See the announcement here:

Protest planning, led by Fight for the Future, Demand Progress, and Free Press Action Fund, has just begun, but already well known companies like Etsy, Medium, Vimeo, Imgur, Namecheap and Sonos have announced their participation, along with groups like Consumer Reports, the ACLU, Common Cause, Engine, and Daily Kos. Many other participants will be announced in the coming days.

50 Senators have already come out in support of the CRA, which would overturn the FCC’s December 14 decision and restore net neutrality protections that prevent Internet providers from controlling the web with throttling, censorship, and new fees. The February 27 push is laser focused on securing the final vote needed to pass the resolution in the Senate. Advocates will also take the fight to the House of Representatives, where net neutrality supporters plan to wage an all-out war to reach the 218 supporters (a simple majority) needed to force the CRA to the floor.

“The Internet is on a mission to save net neutrality, and every member of the Senate needs to decide if they are with us or against us,” said Evan Greer, Campaign Director of Fight for the Future (pronouns: she/hers), “The FCC’s decision to let ISPs throttle websites and shake us down with new scams and extra fees was the most unpopular move in the agency’s history. The CRA gives our elected officials a clear way to reverse that decision, making it a simple up or down vote on the future of the open Internet. On February 27, we’ll make sure they know their constituents expect them to do their jobs and vote on the right side of history.”

“The FCC vote to gut net neutrality protections was a historically bad decision — one that will negatively impact millions of Americans who rely on the internet for work, news, entertainment, and so much more. The massive unpopularity of the FCC’s move is reflected in an intense and continuing public backlash, including polling showing a vast majority of Americans from both parties oppose the repeal. One is hard pressed to think of a more unpopular policy coming out of Washington in recent years,” said Demand Progress Director of Communications Mark Stanley. “No one in America except for the detested Big Telecom lobby is clamoring to see net neutrality rules repealed. For lawmakers, backing the CRA resolution to restore net neutrality presents the rare opportunity to be celebrated by voters from both parties, with no political downside apart from bucking Comcast and Verizon.”

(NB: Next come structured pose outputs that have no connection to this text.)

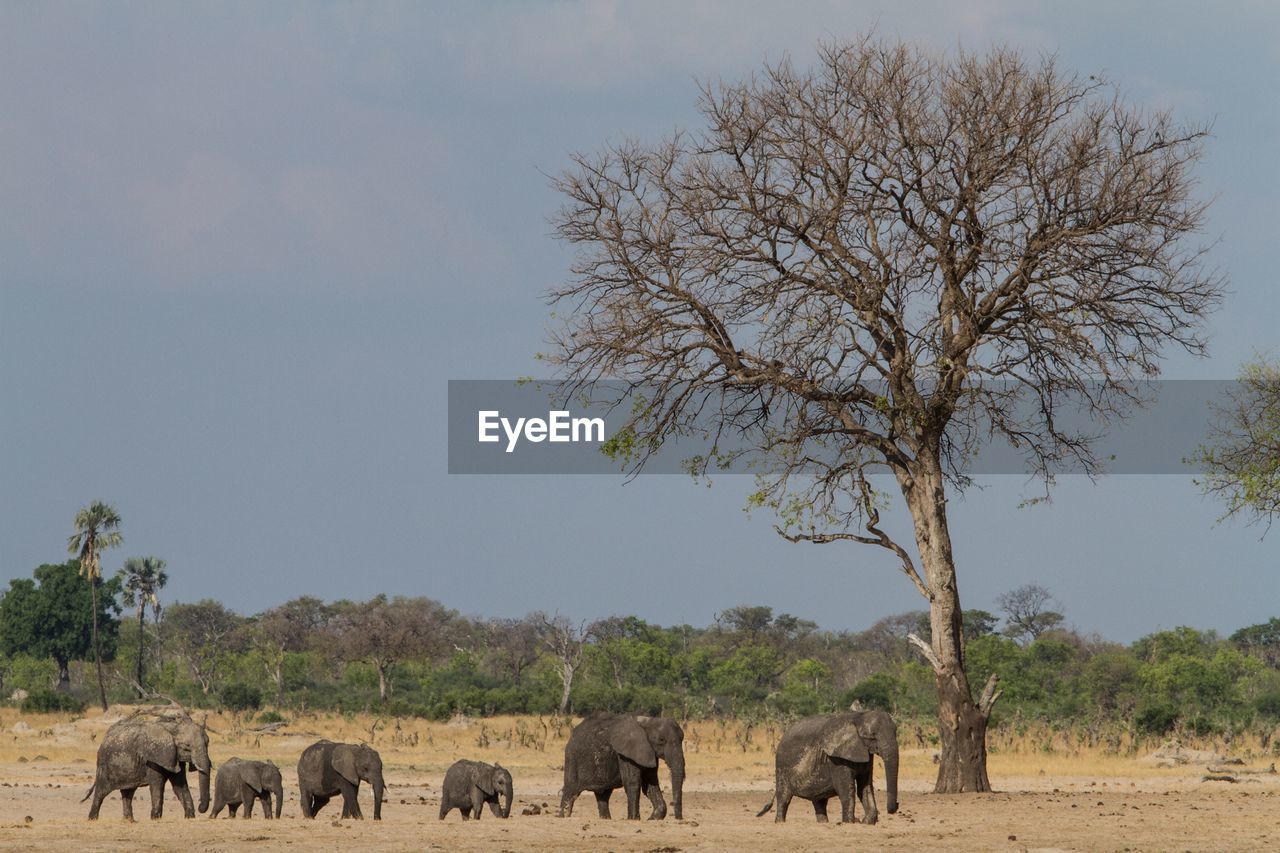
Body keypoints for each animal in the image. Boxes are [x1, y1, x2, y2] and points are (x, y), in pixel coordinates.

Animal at [83, 712, 212, 819]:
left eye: (207, 743)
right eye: (187, 746)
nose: (200, 808)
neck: (172, 728)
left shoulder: (174, 757)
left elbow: (179, 785)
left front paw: (190, 817)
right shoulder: (153, 758)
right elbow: (157, 784)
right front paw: (155, 818)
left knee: (128, 792)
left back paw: (129, 821)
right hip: (104, 765)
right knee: (101, 792)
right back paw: (92, 818)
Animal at [558, 706, 686, 819]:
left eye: (682, 739)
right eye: (661, 740)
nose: (678, 819)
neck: (647, 721)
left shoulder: (649, 752)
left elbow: (651, 783)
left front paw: (653, 818)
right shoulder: (625, 754)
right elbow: (632, 782)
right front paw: (633, 819)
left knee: (603, 795)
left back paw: (605, 818)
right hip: (572, 758)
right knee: (570, 792)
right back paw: (563, 816)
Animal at [757, 706, 901, 819]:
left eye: (896, 731)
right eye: (872, 735)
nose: (896, 805)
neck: (858, 717)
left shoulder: (865, 754)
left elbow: (865, 788)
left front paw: (867, 821)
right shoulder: (836, 759)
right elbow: (847, 791)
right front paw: (849, 822)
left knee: (819, 803)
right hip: (781, 766)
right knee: (784, 800)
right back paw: (780, 821)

“The FCC was wrong to repeal Net Neutrality protections. Everybody knows that, which is why we’ve seen incredible momentum behind the national movement to restore internet rights to internet users,” said Free Press Action Fund Campaign Director Candace Clement. “Millions of people have spoken out because they recognize how important the open internet is for racial justice, free expression, innovation and economic opportunity. Lawmakers are already following the public’s lead, signing up by the hundreds to overturn the FCC’s unpopular and unwise action. On February 27 more people will have their say, giving every member of Congress the chance to stand with their constituents and reject this awful decision.”

Before the CRA can officially start moving, the FCC must now enter the rules into the Federal Register, which will start a countdown of 60 legislative days for the Senate to act. If the CRA passes both houses, it will go to the President’s desk. The White House, which has criticized mergers and other actions by large telecom companies, has been noticeably quiet about the FCC repeal, which was unpopular with voters from across the political spectrum including 3 out of 4 Republicans. While a veto is possible, the reality is that no one can predict what Trump will do.

Over the last year net neutrality has emerged as a mainstream political issue, with millions of people contacting their lawmakers, broad participation from small businesses, major web companies, and even brands like Burger King, and hundreds of volunteer-led grassroots protests, in-district meetings, and petition deliveries to Congressional offices. Previous days of action on July 12 and December 12 drove unprecedented numbers of phone calls, emails, and comments to lawmakers and the FCC.